* Extracted text *
Critical Accounting Policies and Estimates
There have not been any material changes during the nine months ended September 30, 2018 to the methodology applied by management for critical accounting policies previously disclosed in the Annual Report. Please read “Part II, Item 7. Management’s Discussion and Analysis of Financial Condition and Results of Operations—Critical Accounting Policies and Estimates” in the Annual Report for further description of our critical accounting policies.
Off-Balance Sheet Arrangements
We do not maintain off-balance sheet transactions, arrangements, obligations or other relationships with unconsolidated entities or others that are reasonably likely to have a material current or future effect on our financial condition, changes in financial condition, revenues or expenses, results of operations, liquidity, capital expenditures or capital resources which are not disclosed in the notes to our condensed consolidated financial statements.

49



Contractual Obligations
We had no material changes in our contractual commitments and obligations from amounts listed under “Part II, Item 7. Management’s Discussion and Analysis of Financial Condition and Results of Operations—Capital Requirements and Sources of Liquidity—Contractual Obligations” in our Annual Report on Form 10-K for the year ended December 31, 2017, except as described below.

* Data excerpt *
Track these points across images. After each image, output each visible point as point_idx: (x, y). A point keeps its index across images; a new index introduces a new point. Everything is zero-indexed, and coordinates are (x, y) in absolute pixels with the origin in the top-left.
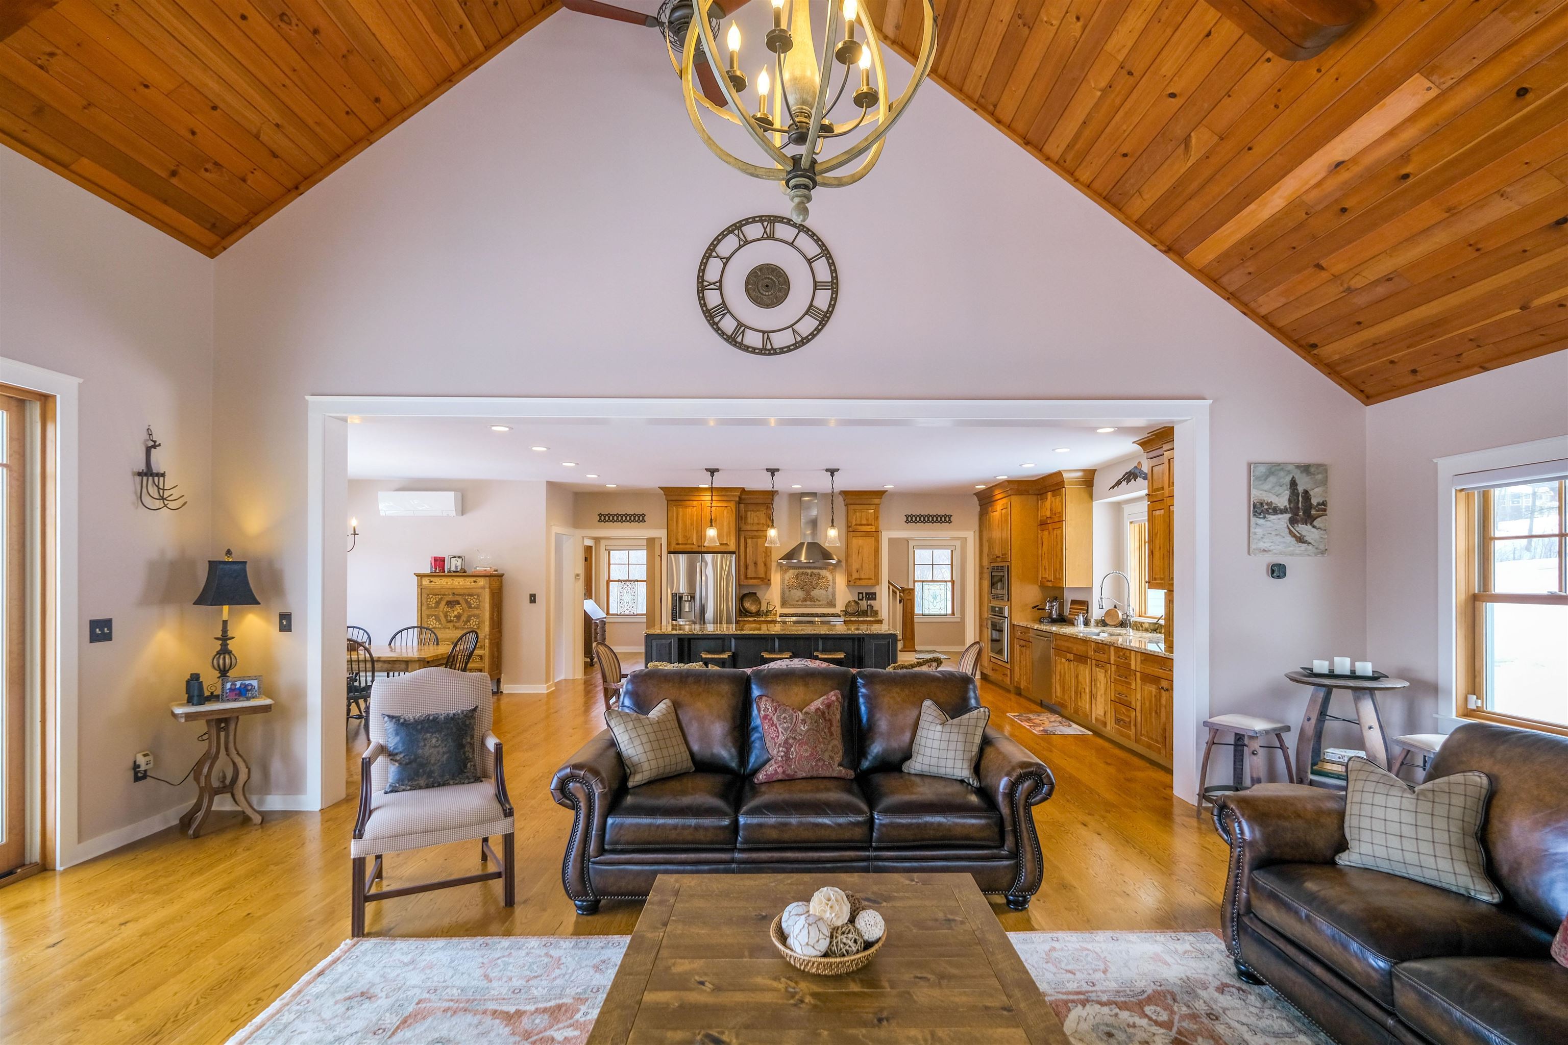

* Study questions *
[1] Answer these about the filing excerpt:
(a) During what period does it say there were no material changes to the methodology for critical accounting policies?
(b) With what kind of entities does the company say it does not maintain off-balance sheet relationships?
(c) For what year was the Annual Report on Form 10-K that lists the contractual obligations?
[2] Rewrite everything from "Off-Balance Sheet Arrangements" down to "consolidated financial statements." in the filing excerpt, replacing "revenues" with "net sales".

* Task-by-task solutions *
[1]
(a) The nine months ended September 30, 2018.
(b) Unconsolidated entities or others.
(c) The year ended December 31, 2017.

[2]
Off-Balance Sheet Arrangements
We do not maintain off-balance sheet transactions, arrangements, obligations or other relationships with unconsolidated entities or others that are reasonably likely to have a material current or future effect on our financial condition, changes in financial condition, net sales or expenses, results of operations, liquidity, capital expenditures or capital resources which are not disclosed in the notes to our condensed consolidated financial statements.